- PROBLEM TO WORK ON:
Copy out every line of text in the items below word for word, leaving out the pictures.

** Opening DATA FOR THIS TASK block **

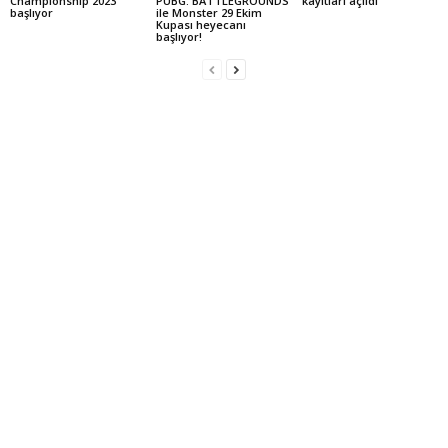
Championship 2023
PUBG: BATTLEGROUNDS
kayıtları açıldı
başlıyor
ile Monster 29 Ekim
Kupası heyecanı
başlıyor!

** Closing DATA FOR THIS TASK block **

- COMPLETED TASK:
Championship 2023
PUBG: BATTLEGROUNDS
kayıtları açıldı
başlıyor
ile Monster 29 Ekim
Kupası heyecanı
başlıyor!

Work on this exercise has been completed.